A programmable system

The CRISPR-associated genes, Cas9, encode a protein that “cuts” DNA.

This is the active part of the defence against viruses, as it destroys the invading DNA.

In 2012, Charpentier and Doudna showed the spacers acted as markers that guided where Cas9 would make a cut in the DNA.

They also showed an artificial Cas9 system could be programmed to target any DNA sequence in a lab setting.

This was a groundbreaking discovery which opened the door for CRISPR’s wider applications in research.

In 2013, for the first time, groups led by American biochemist Feng Zhang and geneticist George Church reported genome editing in human cell cultures using CRISPR-Cas9.

It has since been used in countless organisms from yeast to cows, plants and corals.

Today, CRISPR is the preferred gene-editing tool for thousands of researchers.

A technical revolution with endless applications

Humans have altered the genomes of species for thousands of years.

Initially, this was through approaches such as selective breeding.

However, genetic engineering – the direct manipulation of DNA by humans outside of breeding and mutations – has only existed since the 1970s.

CRISPR-based systems fundamentally changed this field, as they allow for genomes to be edited in living organisms cheaply, with ease and with extreme precision.

CRISPR is currently making a huge impact in health.
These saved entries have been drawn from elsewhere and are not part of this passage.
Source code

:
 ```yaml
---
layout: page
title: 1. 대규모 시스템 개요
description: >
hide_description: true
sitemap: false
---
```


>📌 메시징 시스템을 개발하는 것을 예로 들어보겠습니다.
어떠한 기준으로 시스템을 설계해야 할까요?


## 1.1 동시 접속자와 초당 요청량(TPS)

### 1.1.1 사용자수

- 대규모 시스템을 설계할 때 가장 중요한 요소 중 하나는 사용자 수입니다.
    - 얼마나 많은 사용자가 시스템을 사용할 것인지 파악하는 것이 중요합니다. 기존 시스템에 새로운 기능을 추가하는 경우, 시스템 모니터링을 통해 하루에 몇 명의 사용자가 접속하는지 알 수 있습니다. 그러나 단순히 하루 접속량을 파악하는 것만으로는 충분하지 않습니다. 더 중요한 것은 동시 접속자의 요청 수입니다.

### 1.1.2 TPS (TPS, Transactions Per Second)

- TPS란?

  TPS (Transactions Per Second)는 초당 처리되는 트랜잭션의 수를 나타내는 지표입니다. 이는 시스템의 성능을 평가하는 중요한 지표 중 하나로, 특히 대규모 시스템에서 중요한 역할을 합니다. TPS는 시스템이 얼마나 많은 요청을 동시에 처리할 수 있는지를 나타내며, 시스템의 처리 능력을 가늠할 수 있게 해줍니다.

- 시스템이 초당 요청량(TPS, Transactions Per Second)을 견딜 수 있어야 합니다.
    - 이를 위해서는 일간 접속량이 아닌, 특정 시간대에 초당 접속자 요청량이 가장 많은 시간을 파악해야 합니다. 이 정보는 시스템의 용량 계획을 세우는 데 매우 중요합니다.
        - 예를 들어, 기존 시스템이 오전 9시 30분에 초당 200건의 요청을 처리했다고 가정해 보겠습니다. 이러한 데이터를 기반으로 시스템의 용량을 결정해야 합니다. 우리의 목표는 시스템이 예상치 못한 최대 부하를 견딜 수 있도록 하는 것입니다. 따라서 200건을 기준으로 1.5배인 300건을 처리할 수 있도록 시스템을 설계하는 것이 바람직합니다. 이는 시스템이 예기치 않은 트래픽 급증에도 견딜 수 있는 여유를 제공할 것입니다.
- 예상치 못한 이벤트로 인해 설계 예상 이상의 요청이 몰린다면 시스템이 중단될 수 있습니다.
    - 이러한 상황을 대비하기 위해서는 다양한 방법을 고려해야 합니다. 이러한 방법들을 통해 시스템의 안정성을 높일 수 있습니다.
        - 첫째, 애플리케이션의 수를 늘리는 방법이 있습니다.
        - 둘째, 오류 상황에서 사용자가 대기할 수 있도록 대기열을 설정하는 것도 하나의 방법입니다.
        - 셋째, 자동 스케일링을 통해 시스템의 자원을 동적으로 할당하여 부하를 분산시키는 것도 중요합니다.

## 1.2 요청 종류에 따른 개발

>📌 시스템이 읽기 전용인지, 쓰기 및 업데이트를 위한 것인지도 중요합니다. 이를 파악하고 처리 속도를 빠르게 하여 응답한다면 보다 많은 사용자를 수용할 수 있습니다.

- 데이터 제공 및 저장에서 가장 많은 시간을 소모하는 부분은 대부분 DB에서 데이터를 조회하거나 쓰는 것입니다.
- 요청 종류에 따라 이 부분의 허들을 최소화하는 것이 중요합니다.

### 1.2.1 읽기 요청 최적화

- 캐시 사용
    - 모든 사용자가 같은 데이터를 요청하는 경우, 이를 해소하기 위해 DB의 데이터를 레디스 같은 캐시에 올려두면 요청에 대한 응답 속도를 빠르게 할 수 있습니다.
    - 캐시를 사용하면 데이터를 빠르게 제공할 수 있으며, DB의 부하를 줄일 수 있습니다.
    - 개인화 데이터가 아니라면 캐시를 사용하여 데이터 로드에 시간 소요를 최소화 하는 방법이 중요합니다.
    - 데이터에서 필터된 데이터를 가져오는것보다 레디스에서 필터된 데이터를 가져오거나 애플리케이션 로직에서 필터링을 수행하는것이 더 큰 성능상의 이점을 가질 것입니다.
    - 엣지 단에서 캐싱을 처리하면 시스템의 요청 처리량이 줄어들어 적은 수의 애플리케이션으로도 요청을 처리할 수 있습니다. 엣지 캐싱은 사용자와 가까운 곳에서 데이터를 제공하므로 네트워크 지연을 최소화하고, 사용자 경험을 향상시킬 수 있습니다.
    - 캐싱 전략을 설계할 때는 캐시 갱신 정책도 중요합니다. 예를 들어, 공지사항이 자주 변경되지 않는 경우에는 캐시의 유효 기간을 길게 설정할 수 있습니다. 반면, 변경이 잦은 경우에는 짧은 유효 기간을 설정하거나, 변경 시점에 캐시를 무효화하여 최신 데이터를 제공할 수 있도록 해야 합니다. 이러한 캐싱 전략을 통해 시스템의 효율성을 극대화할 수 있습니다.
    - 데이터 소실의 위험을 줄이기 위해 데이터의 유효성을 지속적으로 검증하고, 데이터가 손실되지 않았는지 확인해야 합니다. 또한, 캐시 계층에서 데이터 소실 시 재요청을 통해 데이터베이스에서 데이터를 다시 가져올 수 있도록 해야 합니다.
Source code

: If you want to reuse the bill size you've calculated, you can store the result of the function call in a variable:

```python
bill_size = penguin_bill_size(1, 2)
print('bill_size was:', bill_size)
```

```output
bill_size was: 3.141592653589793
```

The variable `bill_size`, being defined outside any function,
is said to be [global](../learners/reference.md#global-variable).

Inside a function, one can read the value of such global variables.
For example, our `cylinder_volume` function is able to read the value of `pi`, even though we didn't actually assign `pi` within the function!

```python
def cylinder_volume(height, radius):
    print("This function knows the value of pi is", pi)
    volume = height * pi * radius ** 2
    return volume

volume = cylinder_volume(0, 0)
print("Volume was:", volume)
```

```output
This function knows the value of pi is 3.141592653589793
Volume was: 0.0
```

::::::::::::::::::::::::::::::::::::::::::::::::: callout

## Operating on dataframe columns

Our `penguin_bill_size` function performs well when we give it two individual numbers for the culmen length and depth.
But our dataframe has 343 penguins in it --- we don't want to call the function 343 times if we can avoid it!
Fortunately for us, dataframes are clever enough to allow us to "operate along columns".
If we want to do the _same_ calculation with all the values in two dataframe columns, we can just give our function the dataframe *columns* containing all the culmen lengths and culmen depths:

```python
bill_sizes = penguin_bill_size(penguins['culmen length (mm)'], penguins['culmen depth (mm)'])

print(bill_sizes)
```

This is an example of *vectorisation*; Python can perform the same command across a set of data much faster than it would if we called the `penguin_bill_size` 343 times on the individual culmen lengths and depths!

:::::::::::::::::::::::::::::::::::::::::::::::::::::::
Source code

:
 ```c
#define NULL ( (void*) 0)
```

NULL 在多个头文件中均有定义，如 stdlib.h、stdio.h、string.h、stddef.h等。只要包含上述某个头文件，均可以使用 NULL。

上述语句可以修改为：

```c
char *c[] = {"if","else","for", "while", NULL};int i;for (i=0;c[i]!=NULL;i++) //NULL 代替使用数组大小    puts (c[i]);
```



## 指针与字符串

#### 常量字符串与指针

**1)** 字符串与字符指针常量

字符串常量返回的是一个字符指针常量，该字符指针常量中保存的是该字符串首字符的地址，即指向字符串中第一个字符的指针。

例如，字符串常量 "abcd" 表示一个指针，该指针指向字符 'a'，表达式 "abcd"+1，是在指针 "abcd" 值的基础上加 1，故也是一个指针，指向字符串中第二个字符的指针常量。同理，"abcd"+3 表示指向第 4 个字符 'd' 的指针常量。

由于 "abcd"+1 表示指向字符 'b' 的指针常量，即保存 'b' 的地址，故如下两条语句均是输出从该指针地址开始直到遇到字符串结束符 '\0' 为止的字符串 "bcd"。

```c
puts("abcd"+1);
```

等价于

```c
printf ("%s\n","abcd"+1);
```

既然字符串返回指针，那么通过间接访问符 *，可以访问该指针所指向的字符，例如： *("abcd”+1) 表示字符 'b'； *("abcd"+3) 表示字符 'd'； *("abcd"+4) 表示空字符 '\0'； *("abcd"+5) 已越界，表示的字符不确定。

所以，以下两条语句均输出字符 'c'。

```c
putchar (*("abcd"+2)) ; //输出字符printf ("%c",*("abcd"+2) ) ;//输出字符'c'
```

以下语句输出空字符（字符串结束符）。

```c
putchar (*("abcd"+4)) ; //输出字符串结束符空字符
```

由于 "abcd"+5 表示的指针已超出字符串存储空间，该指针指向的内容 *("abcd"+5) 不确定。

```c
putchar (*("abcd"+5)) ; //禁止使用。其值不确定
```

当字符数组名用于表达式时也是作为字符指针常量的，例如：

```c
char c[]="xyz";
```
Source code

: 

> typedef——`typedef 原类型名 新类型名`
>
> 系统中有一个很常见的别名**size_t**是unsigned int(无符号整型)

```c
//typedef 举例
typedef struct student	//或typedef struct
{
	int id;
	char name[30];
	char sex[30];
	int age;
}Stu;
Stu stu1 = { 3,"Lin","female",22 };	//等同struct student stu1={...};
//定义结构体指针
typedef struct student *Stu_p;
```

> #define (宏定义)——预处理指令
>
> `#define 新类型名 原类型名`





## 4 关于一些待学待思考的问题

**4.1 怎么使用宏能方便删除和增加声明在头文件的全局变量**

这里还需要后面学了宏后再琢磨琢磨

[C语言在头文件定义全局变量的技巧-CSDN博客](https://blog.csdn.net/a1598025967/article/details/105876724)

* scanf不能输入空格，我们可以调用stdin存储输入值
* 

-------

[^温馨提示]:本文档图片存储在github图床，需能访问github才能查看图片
There are clinical trials on its use for blood disorders such as sickle cell disease or beta-thalassemia, for the treatment of the most common cause of inherited childhood blindness (Leber congenital amaurosis) and for cancer immunotherapy.

CRISPR also has great potential in food production.

It can be used to improve crop quality, yield, disease resistance and herbicide resistance.

Used on livestock, it can lead to better disease resistance, increased animal welfare and improved productive traits – that is, animals producing more meat, milk or high-quality wool.

With great power…

A number of challenges to the technology remain, however.

Some are technical, such as the risk of off-target modifications (which happen when Cas9 cuts at unintended locations in the genome).

Other problems are societal. CRISPR was famously used in one of the most controversial experiments of recent years.

Chinese biophysicist He Jiankui unsuccessfully attempted to use the technology to modify human embryos and make them resistant to HIV (human immunodeficiency virus). This led to the birth of twins Lulu and Nana.

We need a broad and inclusive discussion on the regulation of such technologies – especially given their vast applications and potential.

To quote CRISPR researcher Fyodor Urnov, Charpentier and Doudna’s work really has “changed everything”.

*Dimitri Perrin is a Senior Lecturer, Queensland University of Technology.